NO WRITER ATTRIBUTED

Stanley Hoffmann, professor of Government, said last night the United States should negotiate an agreement with the Viet Cong and withdraw all U.S. troops from Vietnam as soon as possible.

"Saving face, even if one doesn't save much else," is something, he said.

Hoffmann spoke at a forum on Vietnam at the Unitarian Church on Church Street. Speaking with him were Mark Mancall, research fellow at the East Asian Research Center, and David McReynolds, field secretary of the War Resister's League.

The war as it is being waged now, Hoffmann told the audience of over 300 people, cannot be won without the support of the population--"something it is evident the United States doesn't have."

Hoffmann also rejected the possibility of extending the war, saying that we can do this "only if we are willing to accept the risk of nuclear war." The American public is unwilling to do this, he said.

"If there is no good solution," Hoffman concluded "we must look for the best bad one." He urged that the U.S. negotiate a treaty under which South Vietnam would remain neutral and would not be permitted to unite with North Vietnam.

Under these conditions, he said, our military position would not be dangerously weakened by withdrawal of troops as long as we strengthened our forces in more friendly areas of East Asia.

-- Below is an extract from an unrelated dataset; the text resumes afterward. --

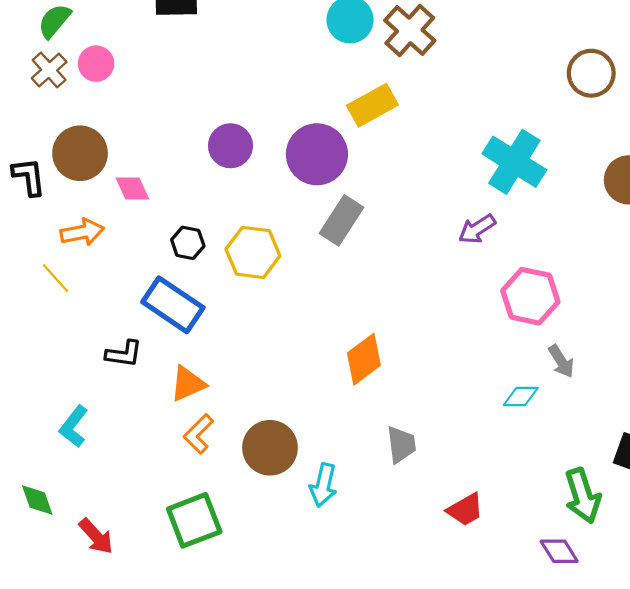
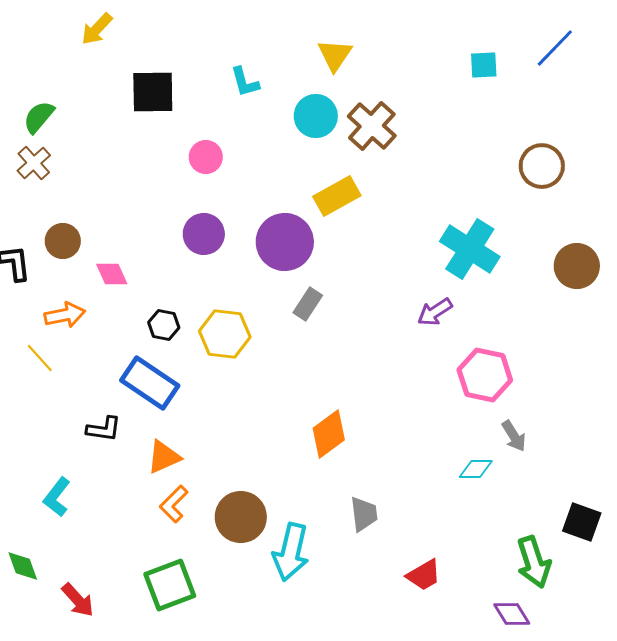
pink circle: (96, 64) -> (206, 157), moved
brown circle: (80, 153) -> (63, 241), size x0.7
gray rectangle: (341, 220) -> (308, 304), size x0.7
cyan arrow: (323, 485) -> (291, 552), size x1.4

McReynolds argued for U.S. withdrawal from Vietnam on moral grounds. He maintained that the Viet Cong is essentially a popular movement made up of, and supported by, South Vietnamese and that the United States therefore has no right to interfere.

Our interference, he said, is causing unbearable hardship for the people in Vietnam. "There is no doubt," he asserted "that we are dropping napalm bombs on non-military targets. There comes a point when you ask whether the Communists would do anything which we are not already doing. If the answer is no, you move out."

Mancall adopted a somewhat more cautious attitude toward the possibility of U.S. troop withdrawal. He suggested that the "dominoe theory" might apply to this situation--that if we let one nation fall, others may fall with it. Nevertheless, he too favored initiating some sort of negotiations.